=== Section Start ===

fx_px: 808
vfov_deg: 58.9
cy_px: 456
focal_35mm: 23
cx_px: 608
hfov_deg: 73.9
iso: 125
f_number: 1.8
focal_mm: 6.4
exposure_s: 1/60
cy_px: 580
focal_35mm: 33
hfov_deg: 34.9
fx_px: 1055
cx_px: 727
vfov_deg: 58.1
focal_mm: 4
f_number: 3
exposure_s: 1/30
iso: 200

=== Section End ===
=== Section Start ===

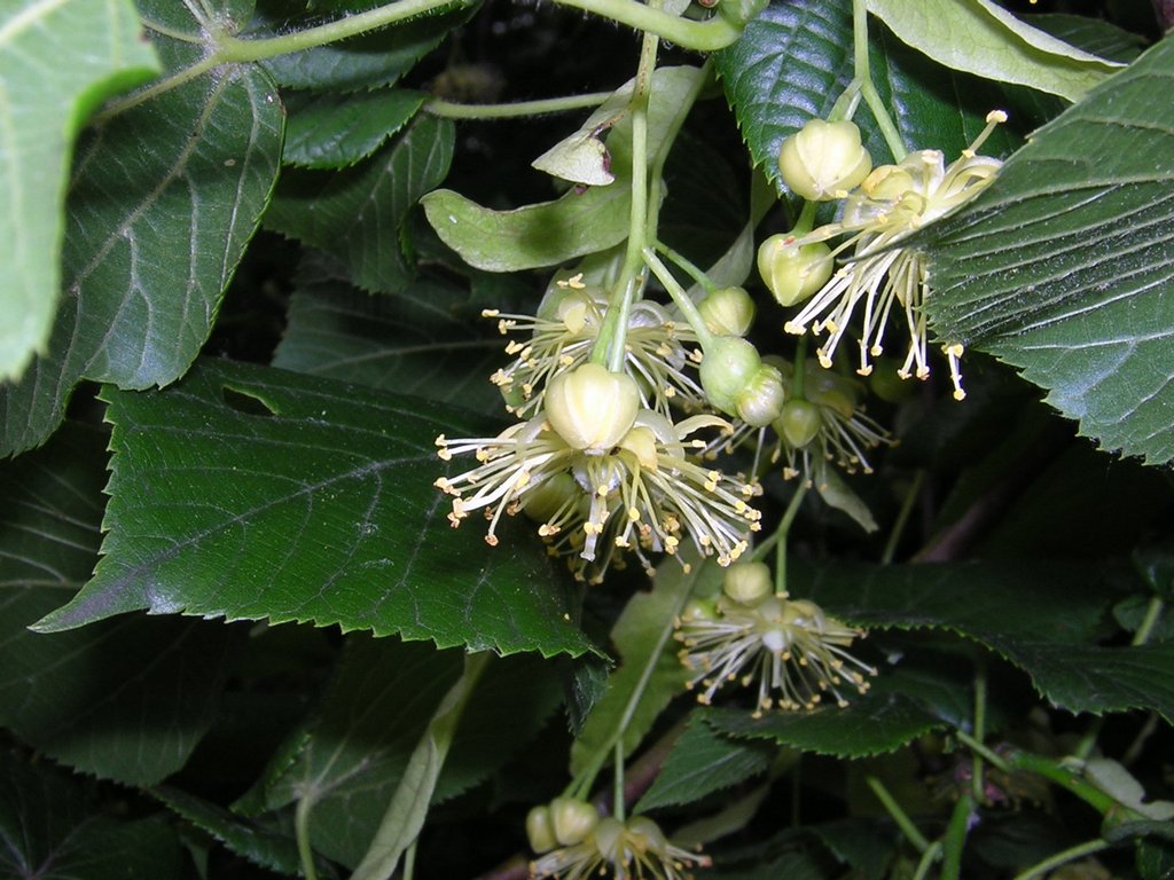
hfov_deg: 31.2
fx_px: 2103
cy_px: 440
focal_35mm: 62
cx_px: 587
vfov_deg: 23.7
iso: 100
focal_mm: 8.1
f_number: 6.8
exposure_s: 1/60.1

=== Section End ===

* Goal of the exercise *
What are the lines above, starting at the one with "fx_px: 2103" and ending at the one with "exposure_s: 1/60.1"? Give them again exactly, and only them.

* Answer to this task *
fx_px: 2103
cy_px: 440
focal_35mm: 62
cx_px: 587
vfov_deg: 23.7
iso: 100
focal_mm: 8.1
f_number: 6.8
exposure_s: 1/60.1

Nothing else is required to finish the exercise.